Optical color image scanners use photodetectors to convert an image into an electronic signal suitable for use in copying, electronic display, storing or printing. Photosensor elements provide a voltage or current signal that varies with the light intensity impinging onto the photosensor element. Photosensors are not inherently color specific. Typically, a color image scanner uses one of two methods to measure specific color bands within broad spectrum incident light. In a first method, light passes through a color filter before impinging onto a photosensor element. In a second method, color separators (typically prism based) are used to separate broad spectrum light into physically separated bands of color. The first method, using filters, is of primary interest in the present application.

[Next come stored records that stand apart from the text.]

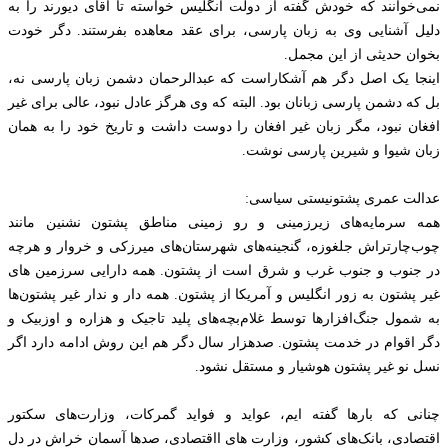
نمی‌خوانند که خودش گفته از دولت انگلیس خواسته تا آقای دیورند را به
دلیل آشنایی وی به زبان پارسی، برای عقد معاهده بفرستند. دگر خودت
بخوان حدیثی از این مجمل.
اینجا یک اصل دگر هم آشکاراست که عبدالرحمان دشمن زبان پارسی نه،
بل که دشمن پارسی زبانان بود. البته که وی هرگز عادل نبود، عالی برای غیر
افغان نبود، مگر زبان غیر افغان را دوست داشت و تاریخ خود را به همان
زبان شیوا و‌ شیرین پارسی نوشت.
عدالت عمری پشتونیستی سیاسی:
همه سرمایه‌های زیرزمینی و رو زمینی مناطق پشتون نشنین مانند
چوب‌چارتراش جلغوزه، گنجینه‌های شهرستان‌‌های میرزکی و خروار و هر‌چه
در جنوب و جنوب غرب و شرق است از پشتون. همه دارایی‌ سرزمین های
غیر پشتون به زور انگلیس و آمریکا از پشتون. همه دار و ندار غیر پشتون‌ها
به شمول جنگ‌افزار‌ها توسط غلام‌بچه‌های پلید تاجیک و هزاره و اوزبیک و
دگر اقوام در خدمت پشتون. صدهزار سال دگر هم این روش ادامه دارد اگر
نسل نو غیر پشتون هوشیار و مستقل نشود.
چنانی که بارها گفته ایم، عواید ‌و فواید گمرکات، وزارت‌های سکتور
اقتصادی، بانک‌های کشور، وزارت های ااقتصادی، صدها آسمان خراش در دل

Video cameras (cameorders), digital cameras and similar devices often use a two dimensional matrix photosensor array in which there are many rows and columns of photosensor elements, each element being covered by an individual color filter. Document scanners and slide scanners often use a photosensor array in which there are three or four rows of photosensor elements, each row receiving light having a narrow bandwidth. Both types of photosensor arrays are of interest to the invention.

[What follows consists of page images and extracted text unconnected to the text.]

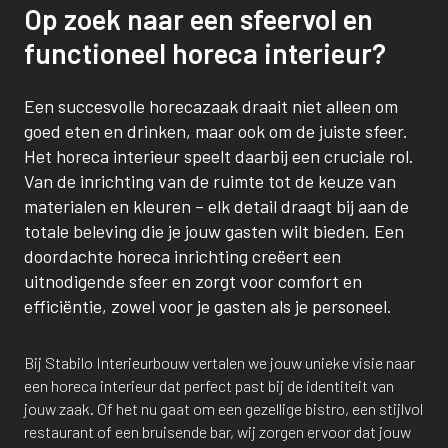
Op zoek naar een sfeervol en
functioneel horeca interieur?
Een succesvolle horecazaak draait niet alleen om
goed eten en drinken, maar ook om de juiste sfeer.
Het horeca interieur speelt daarbij een cruciale rol.
Van de inrichting van de ruimte tot de keuze van
materialen en kleuren – elk detail draagt bij aan de
totale beleving die je jouw gasten wilt bieden. Een
doordachte horeca inrichting creëert een
uitnodigende sfeer en zorgt voor comfort en
efficiëntie, zowel voor je gasten als je personeel.
Bij Stabilo Interieurbouw vertalen we jouw unieke visie naar
een horeca interieur dat perfect past bij de identiteit van
jouw zaak. Of het nu gaat om een gezellige bistro, een stijlvol
restaurant of een bruisende bar, wij zorgen ervoor dat jouw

One purpose of a color image scanner is to provide a digital representation of an image that can then be displayed or printed, with the displayed or printed image appearing identical to the original to a human observer. Typically, a color scanner transforms the light from an individual picture element into three numbers, each number representing a dimensional value in a three dimensional color space. Displays or printers then transform the values into a different color space appropriate for display phosphors or printing pigments or dyes. See, for example, K. Douglas Gennetten and Michael J. Steinle, "Designing a Scanner with Color Vision," Hewlett-Packard Journal, August, 1993, pp 52-58. See also, U.S. Pat. No. 5,285,271, Digital Color Matrixing Circuit to K. Douglas Gennetten. Numerical values resulting from the photosensor signals must also be transformed to compensate for non-ideal filters and non-ideal illumination in the scanning process. Because of limited digitization, arithmetic roundoff, arithmetic truncation, and noise problems, arithmetic compensation is limited. Therefore, it is very important for the filters to be as close to ideal as possible. Ideally, color measurement systems match the human visual system. In particular, for the color red, human sensitivity peaks at wavelengths of about 660 nanometers and falls to nearly zero at about 700 nanometers.
Transmissive color filters are typically thin film organic dyes deposited directly onto the photosensor array, which in turn is typically fabricated on silicon in an integrated circuit process. While thin film organic dyes are well suited for an integrated circuit process, they are not the best technology for precise shaping of the filter characteristic. In general, organic dyes cannot provide a red filter having an ideal filter characteristic. In addition, organic dye filters typically transmit infrared wavelengths in addition to a narrow band in the visible wavelengths. Therefore, when using organic dye filters directly deposited onto photosensor arrays, additional filtering is needed elsewhere in the system. Lens coatings for suppressing infrared wavelengths are known. However, coating a curved lens surface is relatively expensive. Inserting additional filters in the light path is known. However, this adds an additional part. There is a need for a compensation filter having ease of manufacturing and low cost.